▶ [Stated goal]:
Write out the lines below word for word, but leave out the pictures.

____________________

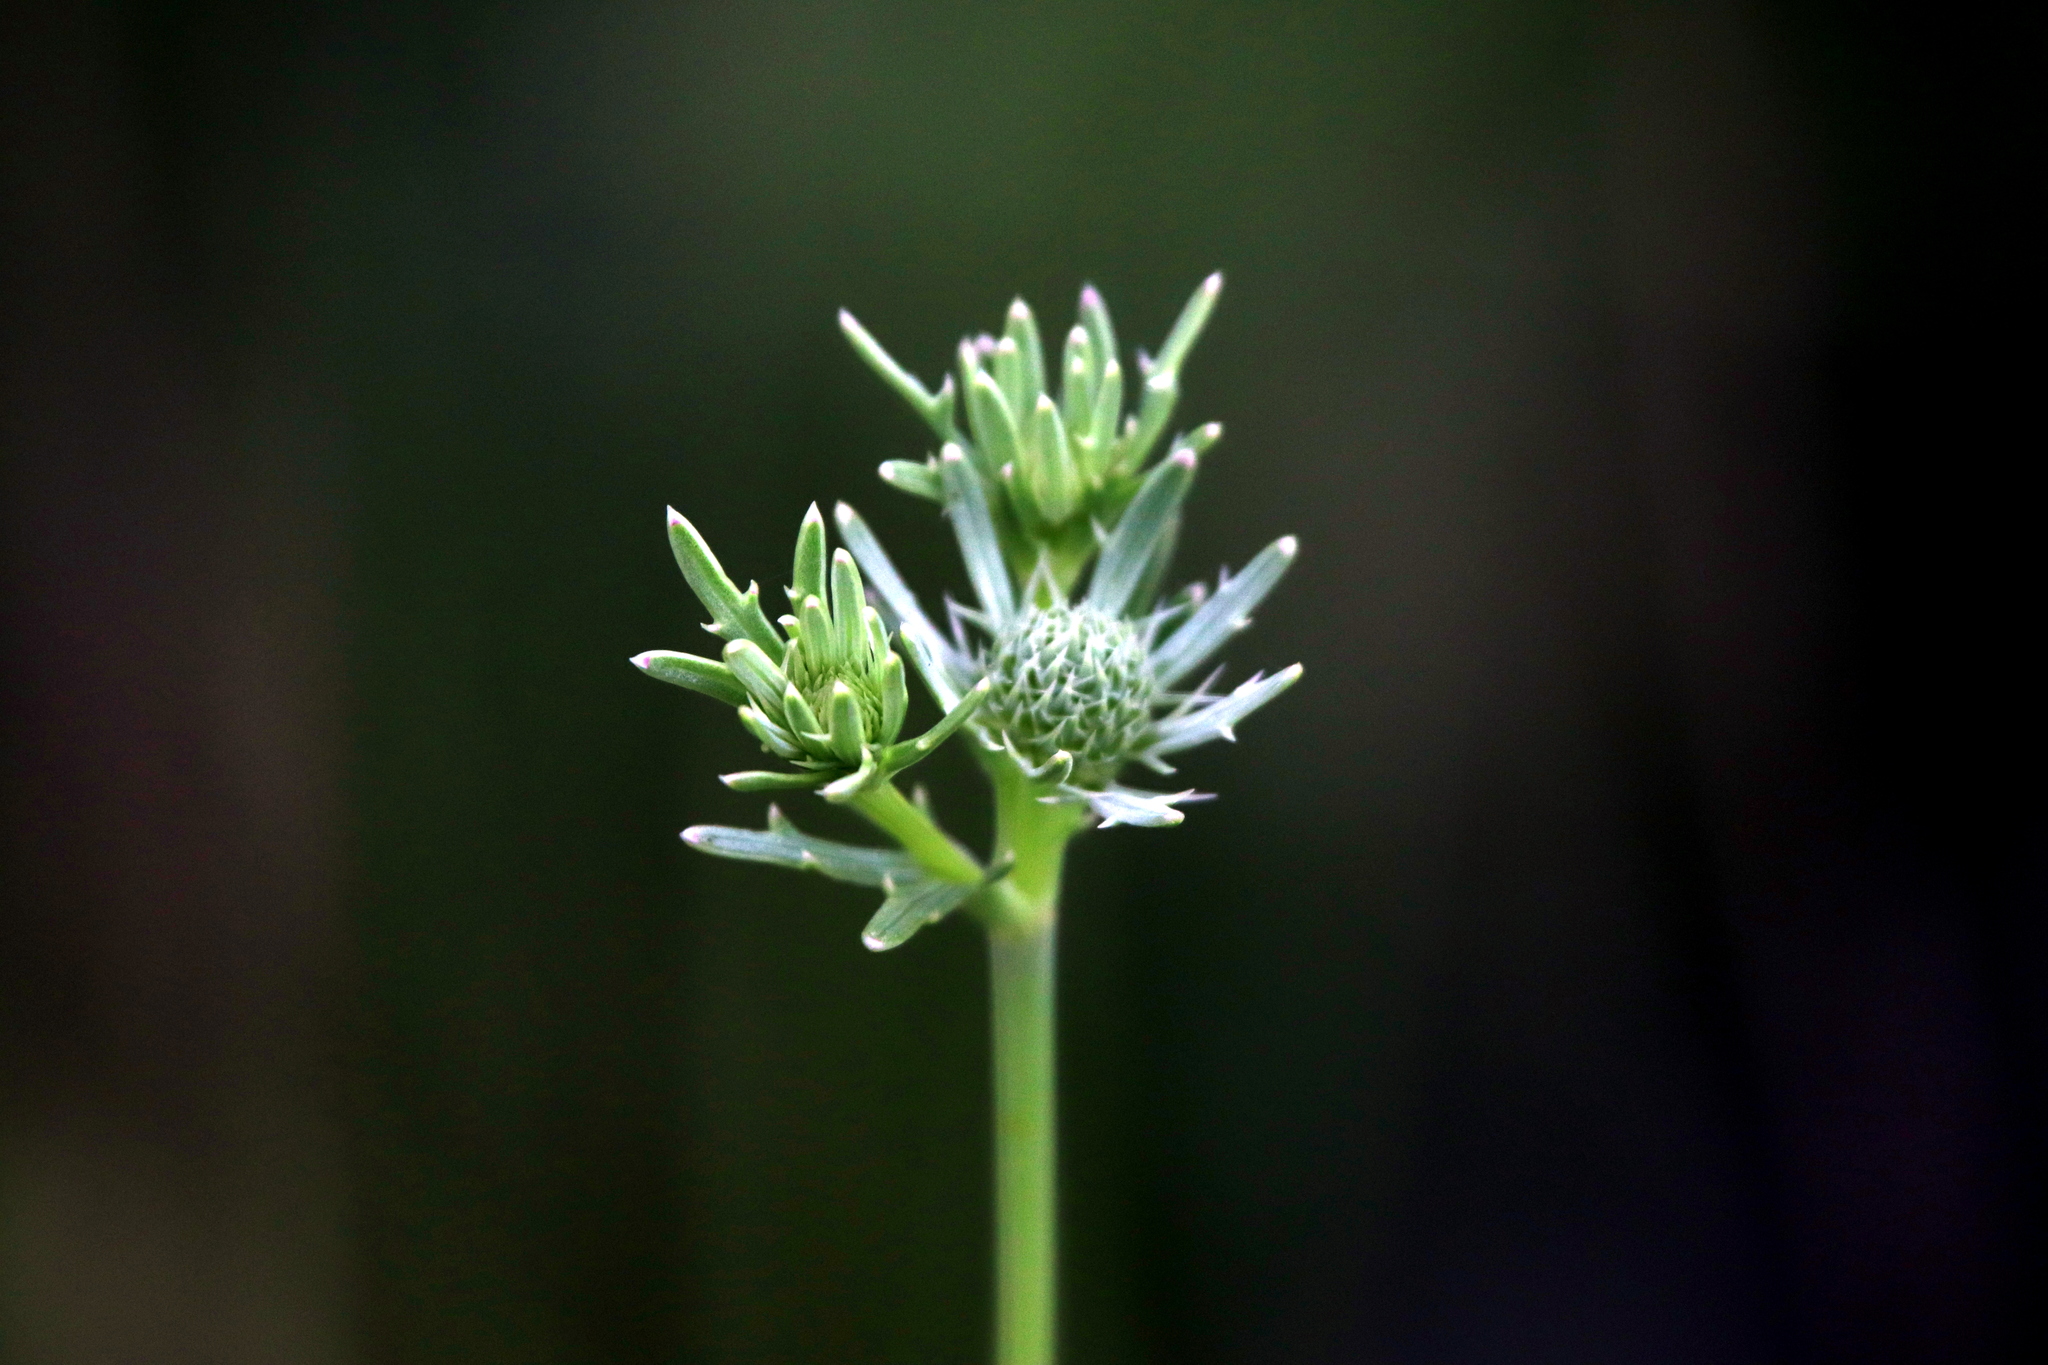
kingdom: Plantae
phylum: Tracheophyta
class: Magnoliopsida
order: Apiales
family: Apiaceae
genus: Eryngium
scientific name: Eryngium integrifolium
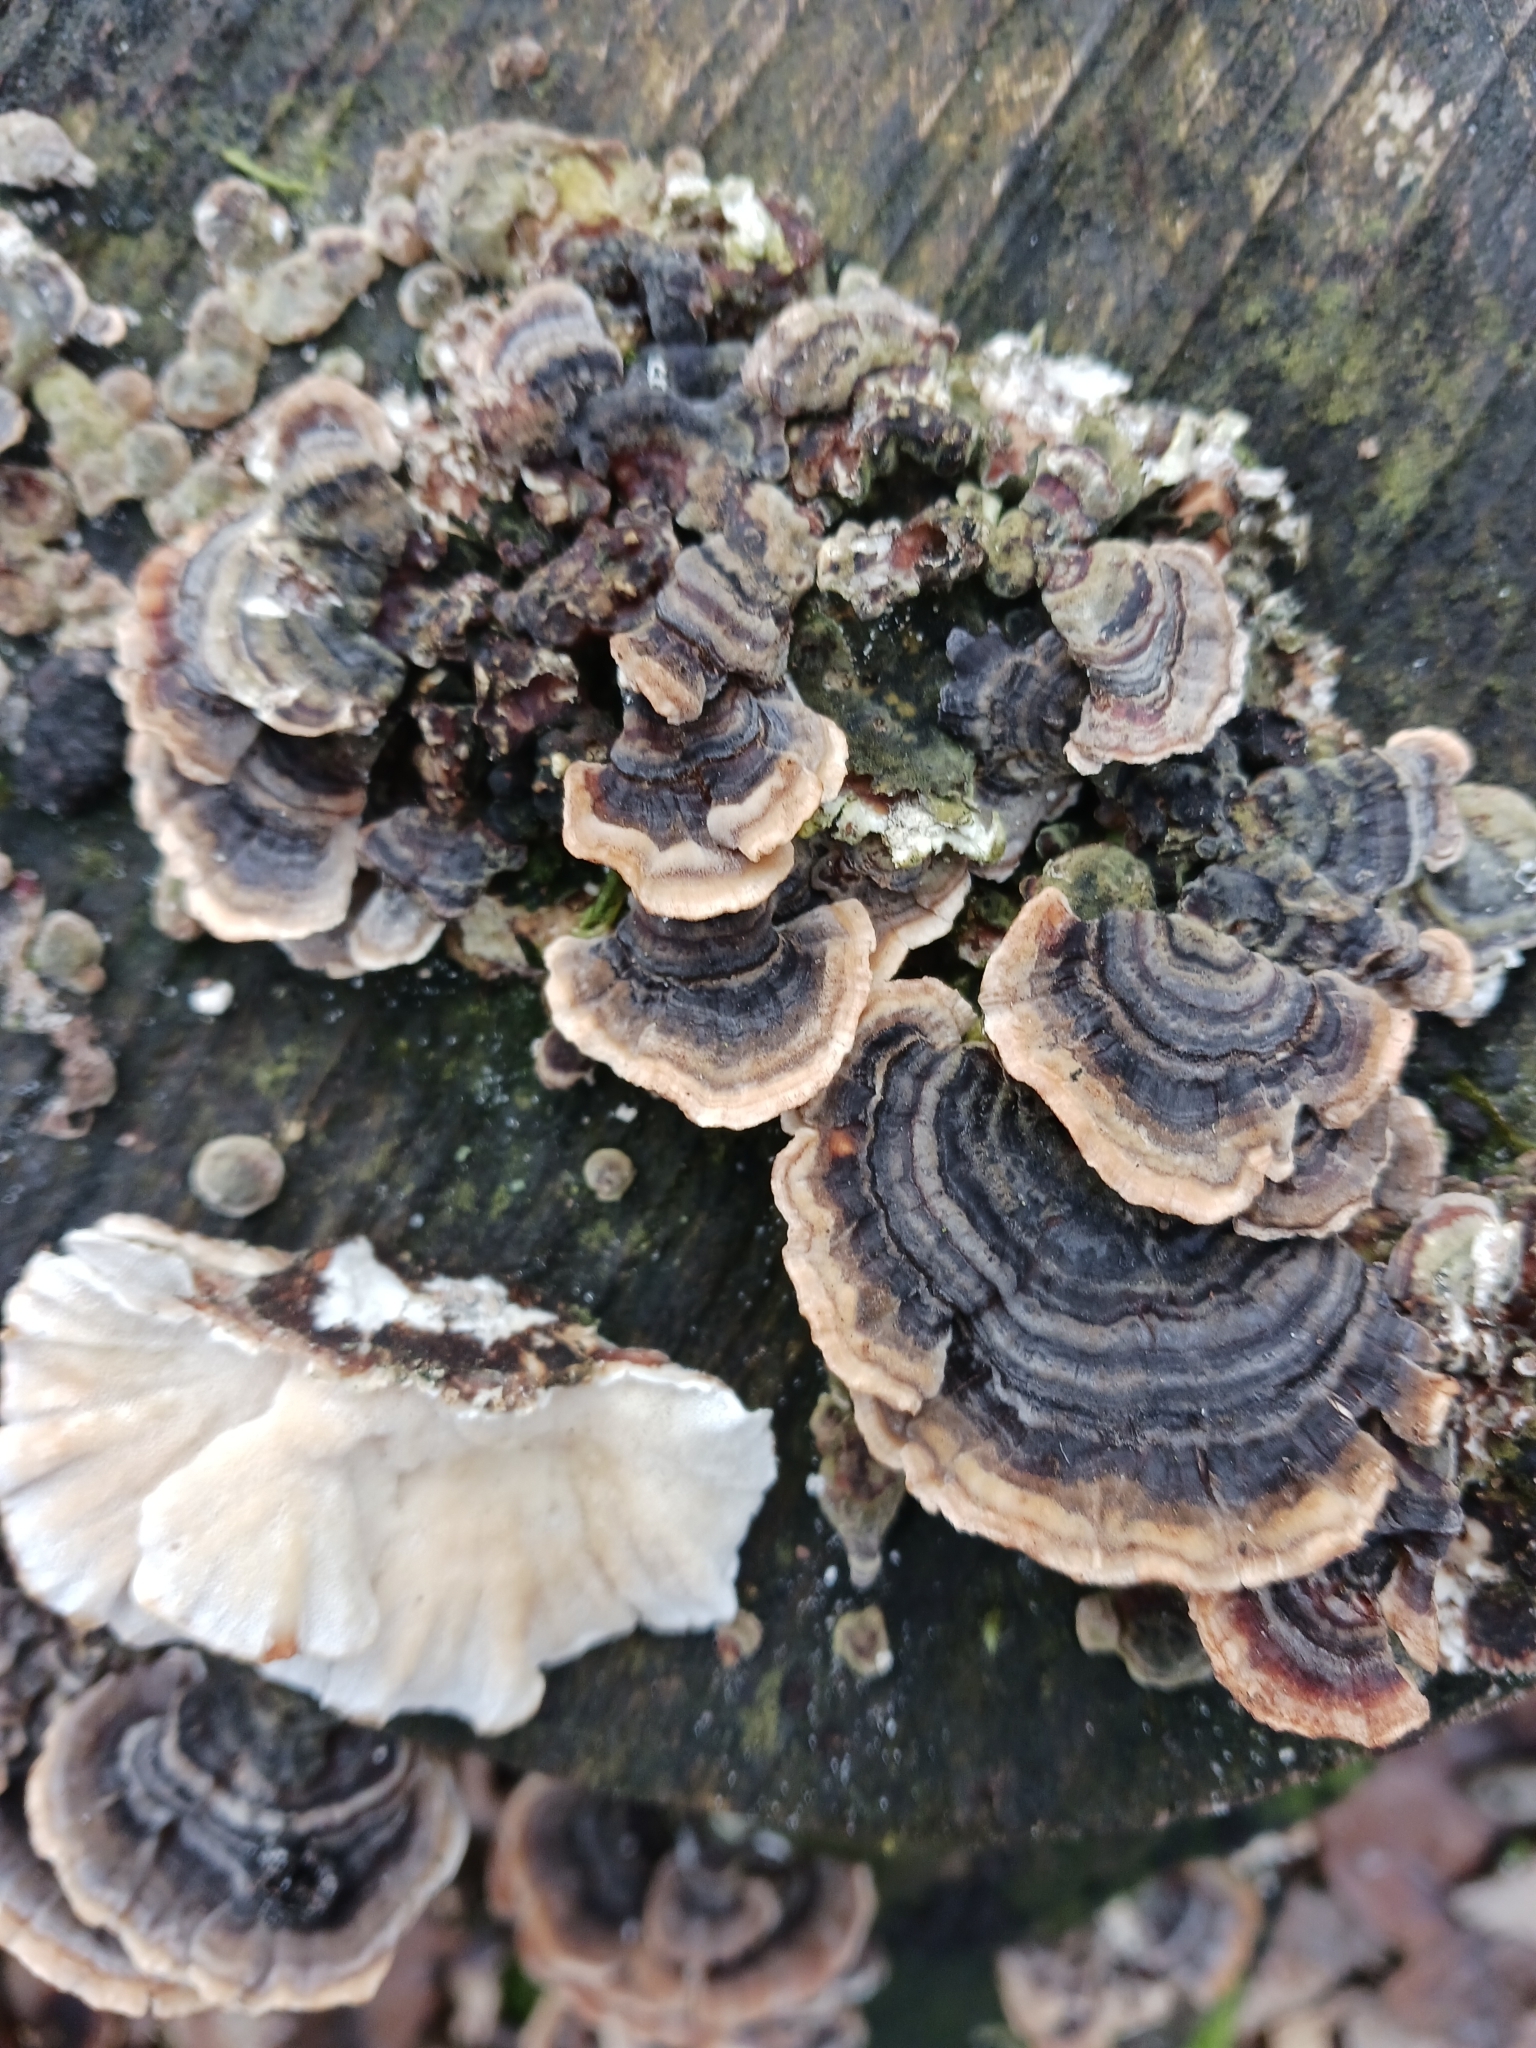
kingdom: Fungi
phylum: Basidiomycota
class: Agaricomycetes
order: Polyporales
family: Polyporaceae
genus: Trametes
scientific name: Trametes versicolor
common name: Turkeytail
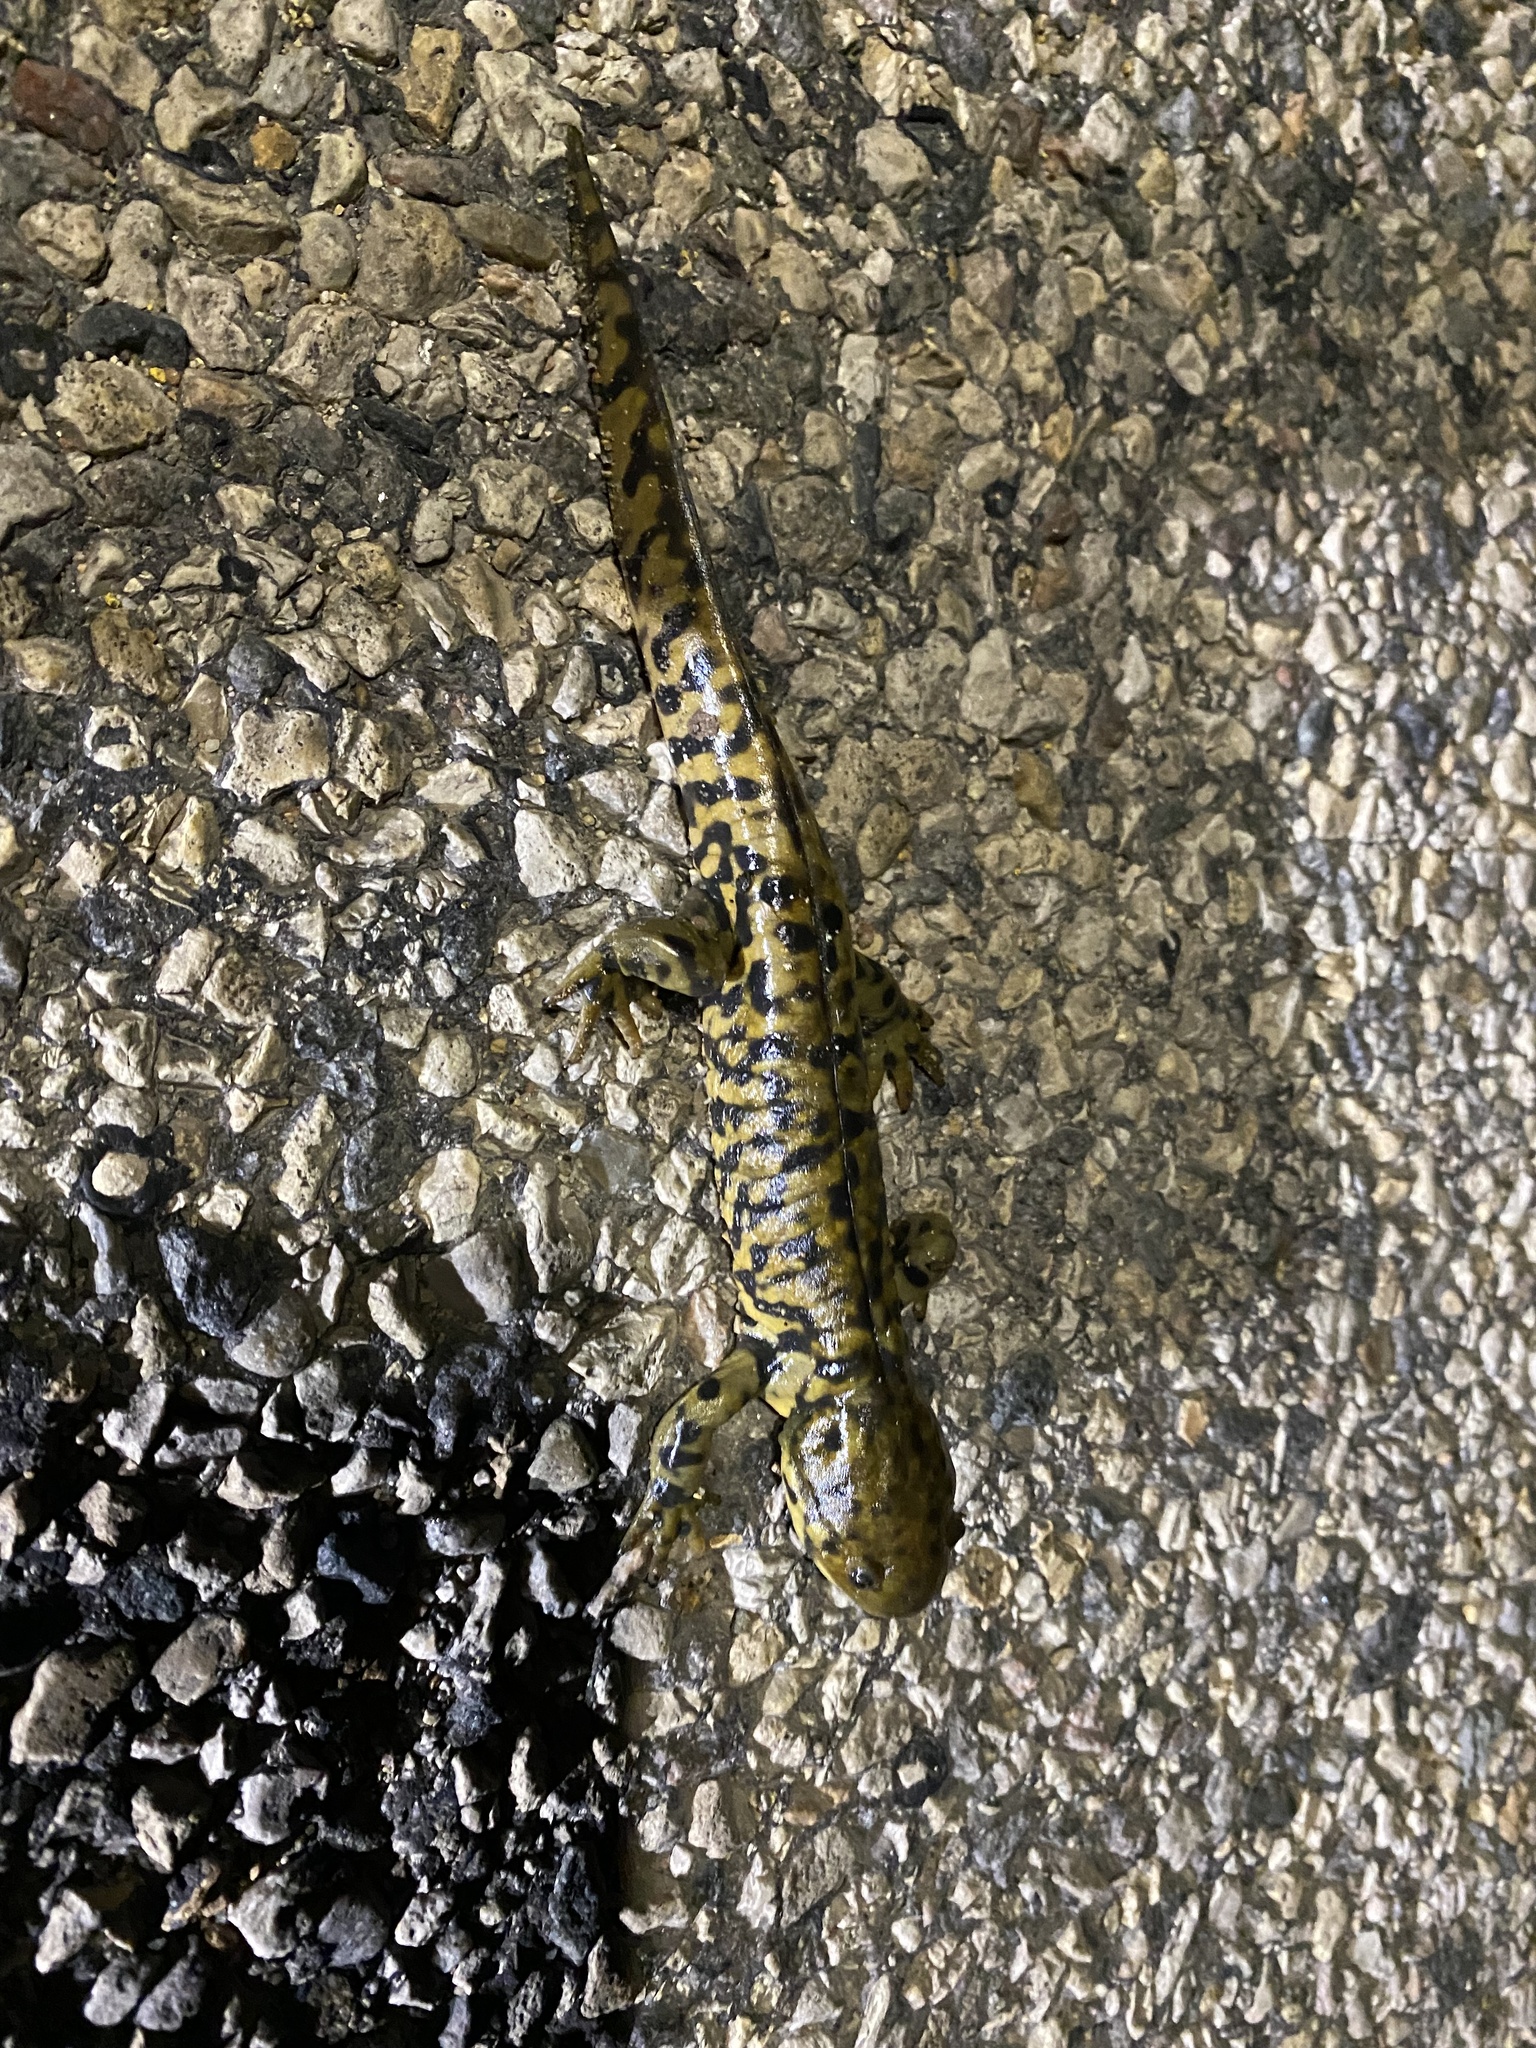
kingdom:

____________________

▶ [Complete answer]:
kingdom: Plantae
phylum: Tracheophyta
class: Magnoliopsida
order: Apiales
family: Apiaceae
genus: Eryngium
scientific name: Eryngium integrifolium
kingdom: Fungi
phylum: Basidiomycota
class: Agaricomycetes
order: Polyporales
family: Polyporaceae
genus: Trametes
scientific name: Trametes versicolor
common name: Turkeytail
kingdom:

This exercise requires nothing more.